El espacio donde actualmente se ubican los astilleros y que en el futuro se convertirá en el Museu Marítim de Mallorca comenzó a tomar forma en el siglo XIX. El Contramuelle Mollet es fruto de "una acusada prolongación del espigón [...] al pie del Baluarte de San Pedro", como explica el libro Curiosidades del puerto de Palma al hablar de un grabado de 1831 donde se dibuja el nuevo terreno ganado al mar. El crecimiento fue paulatino en esa zona del puerto de Palma, aunque la construcción de buques ya está documentada desde el 1230 -un año después de la conquista del rey Jaume I- en la que hoy es la plaza Drassana, cuyo topónimo en catalán recuerda que antiguamente allí estaba la atarazana de Ciutat.
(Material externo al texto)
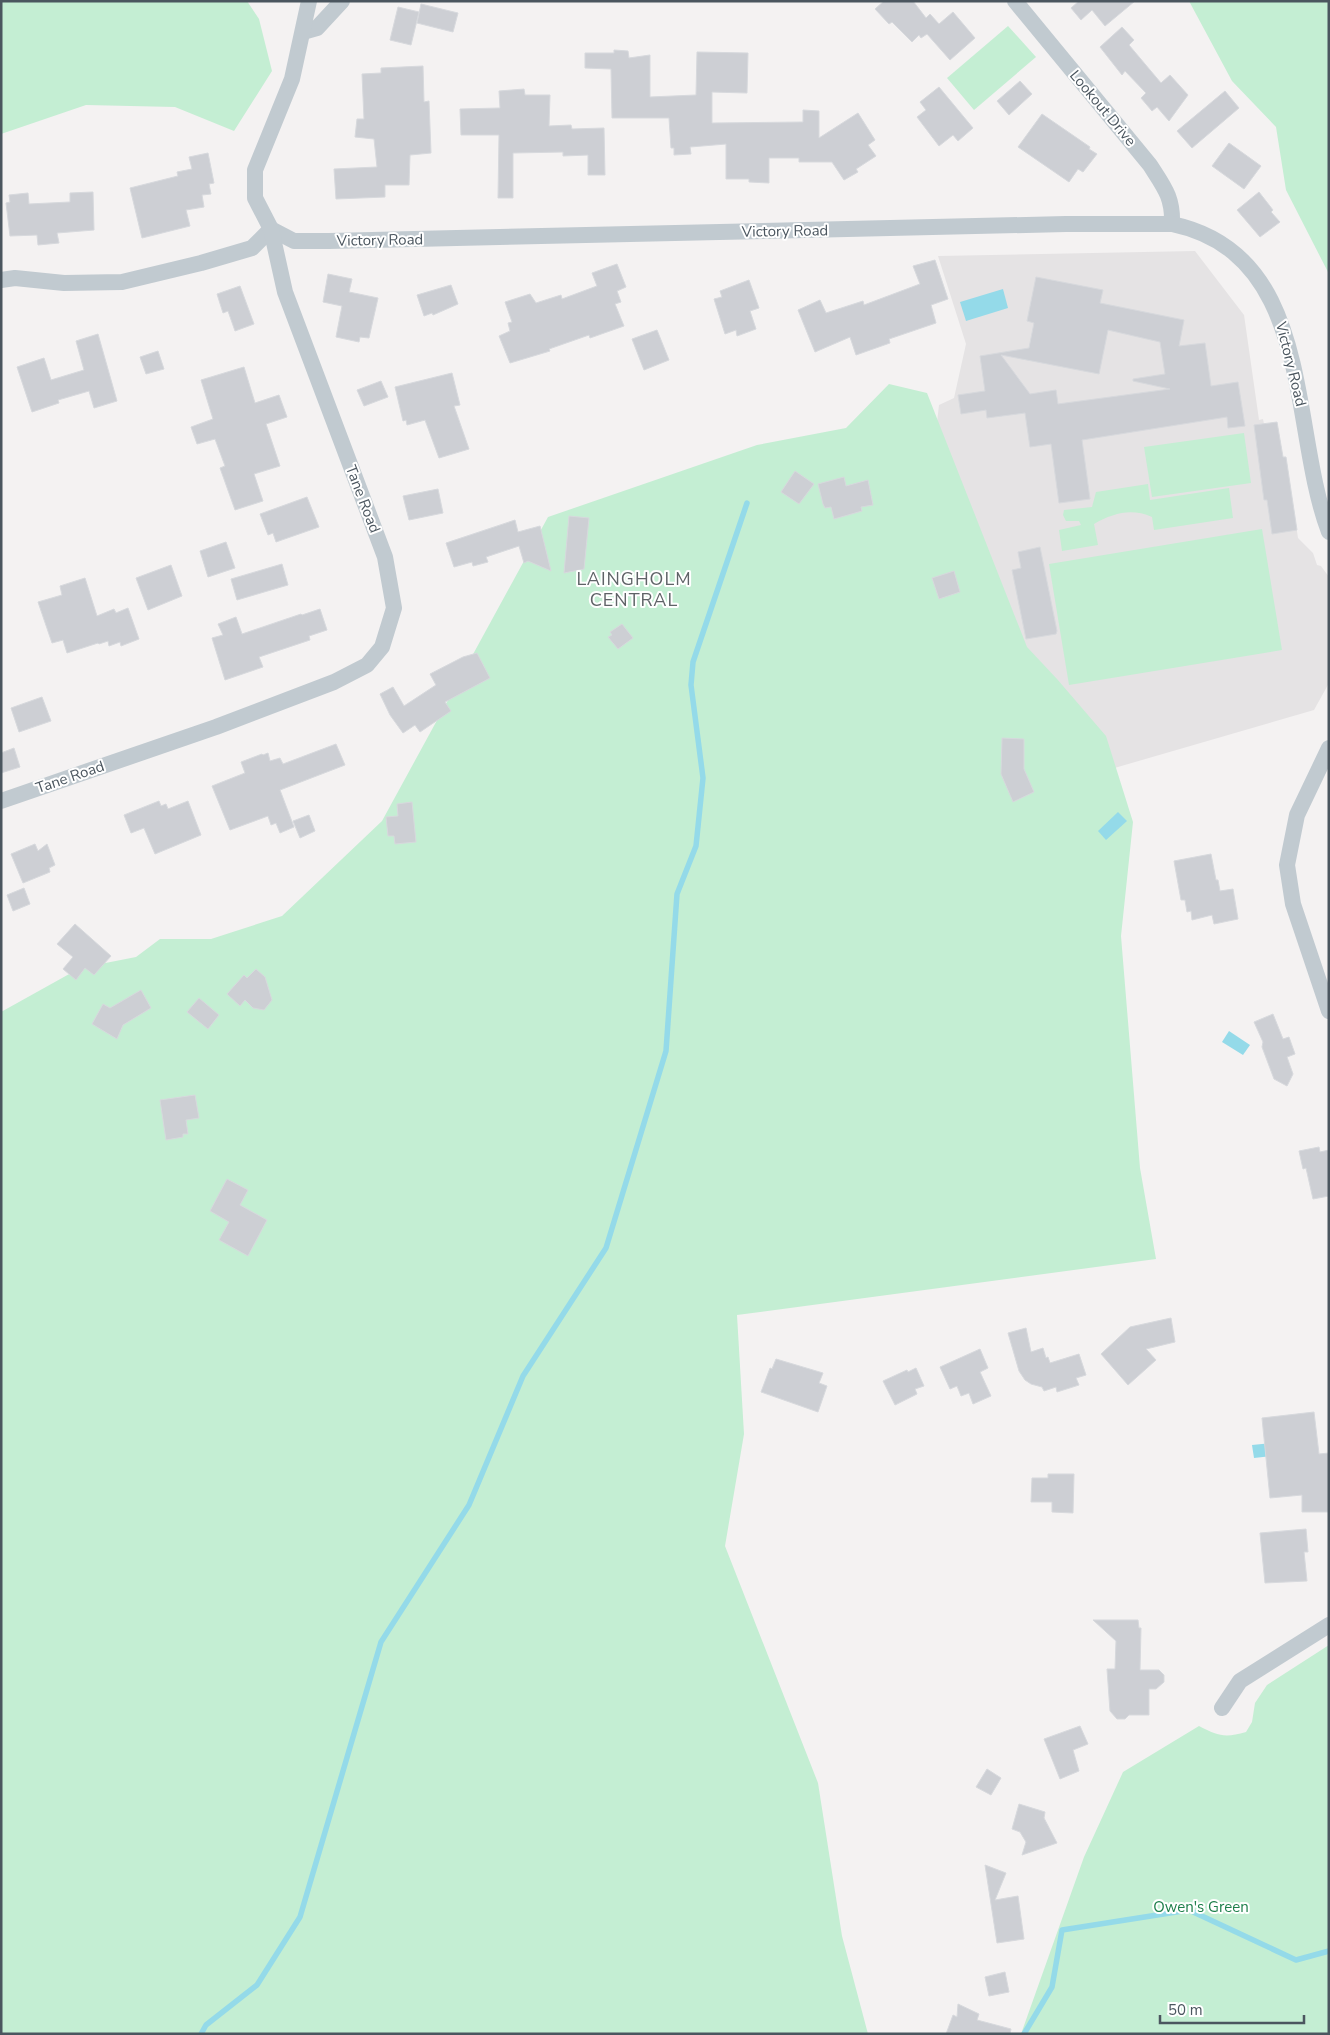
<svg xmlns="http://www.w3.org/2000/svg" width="1330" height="2035" viewBox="0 0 1330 2035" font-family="'Nunito Sans',sans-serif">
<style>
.education{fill:#e5e3e4}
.green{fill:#c4eed3}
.water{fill:#94dae9}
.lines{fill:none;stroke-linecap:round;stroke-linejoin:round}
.stream{stroke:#94dae9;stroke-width:5.5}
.building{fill:#cdcfd4;stroke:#d7d9dd;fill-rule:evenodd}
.minor{stroke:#c1cad0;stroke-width:16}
.labels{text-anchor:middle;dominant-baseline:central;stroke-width:4;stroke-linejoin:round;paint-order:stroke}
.street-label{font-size:15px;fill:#4b565f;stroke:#fff}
.park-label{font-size:15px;fill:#1d7f4a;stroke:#fff}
.quarter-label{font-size:18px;letter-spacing:1px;fill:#5f6367;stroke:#fff}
</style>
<rect width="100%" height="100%" fill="#f4f2f2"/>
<path class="education" d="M1195 251 1244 315 1259 420 1263 419 1264 424 1277 422 1283 457H1286L1298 538 1313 553 1317 565 1321 566 1329 577V683L1314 710 1056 785 936 431 939 405 954 398 966 344 938 256Z"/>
<g class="green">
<path d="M1 1H247L259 19 272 71 234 131 175 107 86 105 1 134Z"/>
<path d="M1189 1H1329V274L1286 190 1276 127 1232 81Z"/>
<path d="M1008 26 1036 57 974 110 947 78Z"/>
<path d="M889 384 927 393 1027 647 1057 679 1106 736 1133 822 1121 936 1140 1168 1156 1259 737 1315 744 1434 725 1546 818 1783 842 1936 868 2034H1V1012L80 968 136 957 160 939H211L282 916 382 821 548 517 757 445 846 428Z"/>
<path d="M1244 433 1251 483 1152 497 1144 447Z"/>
<path d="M1148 484 1150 500 1229 488 1233 518 1154 530 1152 517C1131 508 1114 513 1094 524L1098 545 1062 551 1059 530 1081 525 1079 521H1066L1063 515 1064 510 1092 507 1096 492Z"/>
<path d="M1262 529 1282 650 1069 685 1049 564Z"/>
<path d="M1329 1645V2034H1021L1084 1857 1123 1772 1199 1726C1218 1736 1225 1738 1246 1732L1252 1722 1255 1703 1267 1685Z"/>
</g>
<g class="water">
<path d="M1003 289 1008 308 966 321 960 302Z"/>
<path d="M1118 812 1127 821 1106 840 1098 831Z"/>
<path d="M1229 1031 1250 1045 1243 1055 1222 1042Z"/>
<path d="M1281 1442 1282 1455 1254 1458 1252 1445Z"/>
</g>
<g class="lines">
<g class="stream">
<path d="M201 2034 206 2025 257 1985 300 1917 381 1642 469 1505 523 1376 606 1248 666 1051 677 894 696 846 703 778 691 685 693 662 747 503"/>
<path d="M1024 2034 1052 1987 1062 1930 1189 1910 1296 1960 1329 1951"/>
</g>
</g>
<g class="building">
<path d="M884 1H913L926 18 930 14 939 24 953 12 975 38 950 60 927 34 921 38 919 35 912 42 892 22 889 24 875 9Z"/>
<path d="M1079 1H1135L1105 26 1092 10 1081 20 1071 8Z"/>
<path d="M421 4 458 13 453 32 417 23Z"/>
<path d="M398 7 419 12 411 45 390 40Z"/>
<path d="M1122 27 1134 40 1129 45 1161 83 1170 75 1188 95 1169 121 1157 107 1152 111 1141 98 1146 93 1125 71 1122 75 1100 47Z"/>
<path d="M614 50 628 51 629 58 650 55V97L696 95 697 52 748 53 747 93 712 92V123L803 122V110L819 111V138L858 113 875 140 868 145 876 156 856 169 858 172 844 180 832 162H799V158H769V183L749 182V179H726V144L690 147 691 154 674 155V148H671L669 118H612L611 69 585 68V53H614Z"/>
<path d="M423 66 424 102 429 101 431 153 410 155 409 185H385V197L336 199 334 169 377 167 374 139 355 137 357 119H364L362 74 381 73V68Z"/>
<path d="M1020 81 1032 94 1009 115 997 101Z"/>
<path d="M939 87 973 128 958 141 953 135 939 146 917 117 926 110 920 102Z"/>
<path d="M524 89 525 95H550L549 126 571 125 572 129 604 128 605 175H588V155L563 156V152L513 153V198H498L499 135H461L460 109 500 108 499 91Z"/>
<path d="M1225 91 1239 108 1192 148 1177 131Z"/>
<path d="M1042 114 1090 147 1089 149 1097 154 1083 172 1078 169 1069 182 1018 147Z"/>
<path d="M1229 143 1261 166 1244 189 1212 166Z"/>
<path d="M208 153 214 183 209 184 211 194 202 195 204 207 186 210 190 226 142 238 130 188 178 176 177 172 192 169 189 157Z"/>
<path d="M93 192 94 230 57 233 59 243 38 245 37 235 10 236 6 203 10 202 9 195 28 193 29 204 70 202V193Z"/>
<path d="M1259 192 1273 210 1271 212 1280 222 1260 237 1237 210Z"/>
<path d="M935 260 948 299 931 305 936 323 889 339 890 343 856 355 850 337 815 352 798 310 820 300 826 313 863 301 864 305 920 284 913 266Z"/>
<path d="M617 264 626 287 617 291 621 302 615 304 624 326 590 338 589 335 549 349 550 351 510 363 499 336 510 331 508 323 512 322 505 302 530 294 536 303 561 295 562 299 597 286 592 273Z"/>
<path d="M328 274 352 279 349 292 378 298 369 338 360 337 359 342 336 337 342 306 323 302Z"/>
<path d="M1036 277 1103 290 1100 303 1184 320 1179 346 1205 343 1211 386 1238 382 1245 426 1228 428 1227 417 1082 440 1090 499 1059 503 1051 444 1030 447 1025 413 987 418 986 410 961 414 958 395 985 391 980 356 1029 348 1034 323 1027 321ZM1108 330 1160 342 1165 374 1133 379V381L1170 389 1058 404 1056 390 1030 394 1001 355 1099 374Z"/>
<path d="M749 280 759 308 750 311 756 329 737 336 736 330 725 334 714 299 722 297 720 291Z"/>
<path d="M451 285 458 304 433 315 432 313 424 316 417 295Z"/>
<path d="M240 286 254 324 235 331 228 311 223 313 217 294Z"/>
<path d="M657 330 669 360 644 370 632 339Z"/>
<path d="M98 334 117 401 94 408 89 391 58 400 59 403 32 412 17 367 44 358 51 380 84 370 76 341Z"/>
<path d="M158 351 164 369 146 374 140 357Z"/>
<path d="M244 367 255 403 279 395 287 417 266 424 280 466 254 474 263 501 235 510 220 468 225 466 215 439 197 444 191 427 213 419 201 380Z"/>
<path d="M452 373 460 405 454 406 469 449 439 458 425 420 407 425 406 420 403 421 395 387Z"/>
<path d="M381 381 388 397 364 406 357 390Z"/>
<path d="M1277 422 1283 457H1286L1297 530 1272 534 1267 500H1264L1254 425Z"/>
<path d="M795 471 814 484 799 504 781 492Z"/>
<path d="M844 477 846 486 868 480 873 505 861 507 862 511 834 519 831 507 825 508 823 504 818 484Z"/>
<path d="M438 489 443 513 409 520 403 496Z"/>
<path d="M307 497 319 527 276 542 273 533 268 535 260 514Z"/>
<path d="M569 516 589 518 584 569 564 573Z"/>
<path d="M515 520 518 532 540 526 551 571 528 561 524 563 519 546 486 557 488 562 473 566 472 562 454 567 446 543Z"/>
<path d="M226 542 235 568 208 577 200 551Z"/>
<path d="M1040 547 1057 631 1056 634 1026 639 1012 570 1021 568 1018 552Z"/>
<path d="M282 564 288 585 237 600 231 579Z"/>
<path d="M171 565 182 596 148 610 136 578Z"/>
<path d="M954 571 960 592 939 599 932 578Z"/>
<path d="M85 578 97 616 114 609 116 613 128 608 139 639 121 646 120 642 109 646 108 641 99 644 98 643 67 653 63 640 52 643 38 602 62 595 60 586Z"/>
<path d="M320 609 327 630 309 636 310 640 259 657 263 667 225 680 212 638 223 635 218 624 236 617 242 634 301 614 302 615Z"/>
<path d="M622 624 633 638 618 649 608 637 612 635 610 632Z"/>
<path d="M477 653 490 678 445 702 451 711 420 732 415 725 403 733 390 715 380 694 393 687 404 706 436 685 430 674 463 657Z"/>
<path d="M42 697 51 721 19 732 11 708Z"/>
<path d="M1002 738 1024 739V769L1034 792 1013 802 1001 774Z"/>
<path d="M336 744 345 765 280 790 294 827 280 833 276 823 271 825 268 816 230 830 212 786 245 773 241 762 262 754 263 755 268 753 270 761 280 758 283 764Z"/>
<path d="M14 748 20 767 1 773V753Z"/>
<path d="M159 801 161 806 166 804 168 809 188 801 201 835 155 854 144 828 131 833 124 815Z"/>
<path d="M412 802 416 842 395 844 394 836H388L386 817 398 816 397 804Z"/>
<path d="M309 815 315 831 300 838 293 821Z"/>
<path d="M35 844 38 851 47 844 55 865 49 868 50 872 23 883 11 854Z"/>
<path d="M1211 854 1216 880H1218L1220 891 1233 889 1238 919 1214 924 1212 915 1192 920 1191 911 1187 912 1185 900H1181L1174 861Z"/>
<path d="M24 888 30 904 13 911 7 895Z"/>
<path d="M75 924 111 956 94 975 85 968 76 980 63 969 73 957 57 944Z"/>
<path d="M256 969 265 977 272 1000 264 1010 253 1008 245 1000 240 1006 227 994 244 975 247 978Z"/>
<path d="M141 990 151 1008 123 1025 117 1039 92 1024 103 1004 110 1008Z"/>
<path d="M199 998 219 1015 208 1029 187 1012Z"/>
<path d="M1273 1014 1283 1039 1289 1037 1295 1054 1287 1057 1293 1074 1287 1086 1274 1079 1262 1047 1263 1042 1254 1022Z"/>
<path d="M195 1095 199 1118 186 1120 188 1134H183V1137L166 1140 160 1100Z"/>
<path d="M1319 1147 1320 1152 1329 1150V1196L1313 1199 1306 1168 1303 1169 1299 1151Z"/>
<path d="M227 1179 248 1190 240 1205 267 1220 248 1256 219 1240 229 1222 210 1211Z"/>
<path d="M1171 1318 1175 1342 1146 1349 1156 1360 1128 1385 1101 1354 1130 1327Z"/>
<path d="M1026 1328 1031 1352 1043 1348 1046 1358 1048 1357 1050 1363 1079 1354 1086 1375 1076 1378 1079 1385 1057 1392 1056 1387 1044 1391 1042 1387 1031 1384 1025 1380 1019 1371 1008 1333Z"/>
<path d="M980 1349 988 1368 980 1372 991 1396 973 1404 969 1393 961 1396 957 1386 950 1389 940 1367Z"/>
<path d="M776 1359 823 1373 819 1383 827 1386 818 1412 761 1392 770 1368 772 1369Z"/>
<path d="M916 1368 924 1386 915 1389 917 1394 895 1405 883 1381 907 1370 908 1372Z"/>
<path d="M1314 1412 1319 1454 1329 1453V1512H1302V1495L1270 1498 1262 1418Z"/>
<path d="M1048 1474H1074L1073 1513 1052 1512V1502H1031L1032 1478H1048Z"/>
<path d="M1306 1529 1308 1552H1304L1307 1581 1265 1583 1260 1533Z"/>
<path d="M1093 1620H1138L1139 1628H1141L1140 1670H1159L1164 1675V1682L1156 1689H1149V1715H1129L1125 1719H1117L1110 1711 1107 1669H1115L1116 1641Z"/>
<path d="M1080 1726 1088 1744 1073 1750 1079 1771 1060 1779 1044 1739Z"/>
<path d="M987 1769 1001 1778 991 1795 976 1787Z"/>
<path d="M1019 1804 1045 1812 1044 1818 1057 1843 1022 1855 1026 1842 1020 1832 1012 1829Z"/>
<path d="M985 1865 1006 1873 995 1900 1018 1896 1024 1939 997 1943Z"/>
<path d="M1005 1972 1009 1992 989 1996 985 1977Z"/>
<path d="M958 2004 979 2014 977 2020 1011 2029 1010 2034H946L953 2015 957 2017Z"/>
</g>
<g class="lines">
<g class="minor">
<path d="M1015 1 1150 165C1164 187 1173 197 1172 224"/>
<path d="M303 32 317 28 342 1"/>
<path d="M271 229 294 241H329L1066 224H1172C1315 254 1289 427 1329 532"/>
<path d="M1 280 15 278 64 283 122 282 201 263 252 248 271 229"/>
<path d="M1329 748 1297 815 1287 865 1293 904 1329 1011"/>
<path d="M1 801 216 727 334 682 367 665 382 647 394 608 385 557 285 292 271 229 255 198V170L292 79 309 1"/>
<path d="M1222 1708 1240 1681 1329 1625"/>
</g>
</g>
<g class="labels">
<g class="street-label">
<text transform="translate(1103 108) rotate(50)">Lookout Drive</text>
<text transform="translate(785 231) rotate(-1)">Victory Road</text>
<text transform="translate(380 240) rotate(-1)">Victory Road</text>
<text transform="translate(1291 364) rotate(76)">Victory Road</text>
<text transform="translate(363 499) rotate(69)">Tane Road</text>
<text transform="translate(70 777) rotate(-19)">Tane Road</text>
</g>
<g class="park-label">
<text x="1201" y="1907">Owen's Green</text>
</g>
<g class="quarter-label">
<text x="634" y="579">LAINGHOLM<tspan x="634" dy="21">CENTRAL</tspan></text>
</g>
</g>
<rect width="1330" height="2035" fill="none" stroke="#4b565f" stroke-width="5"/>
<path d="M1160 2015v8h144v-8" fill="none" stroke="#4b565f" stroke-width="2.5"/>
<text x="1168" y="2015" font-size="15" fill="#4b565f" stroke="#ffffff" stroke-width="4" paint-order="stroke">50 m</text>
</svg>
El Contramuelle experimentó una importante transformación a mediados de los años 50 del siglo pasado con la construcción del llamado edificio de las arcadas, que se preservará con la reforma. Los pescadores trasladaron ahí y a los dos aledaños sus almacenes, pañoles, el teñidero de redes y las oficinas, al igual que la lonja del pescado, ubicada en el inmueble próximo a los jardines y el oratorio de Sant Elm, del siglo XIV.

Hay constancia documental de la existencia de la cofradía de pescadores desde 1354 y 1395, aunque la actividad pesquera se remonta a la antigüedad. Sobre la ubicación de este gremio, se sabe que originariamente se establecieron cerca de la iglesia de Sant Nicolau y se fueron moviendo a diversas zonas cercanas al puerto, tales como el Puig de Sant Pere, es Jonquet y Santa Catalina.

Esta información histórica y mucha más ha servido al equipo de Isla Architects para "poner en valor los vestigios de la zona del Contramuelle que han llegado hasta nuestros días", en palabras de Palencia, ya que recuperan la esencia de las dos actividades que se han desarrollado allí desde la creación de la ciudad.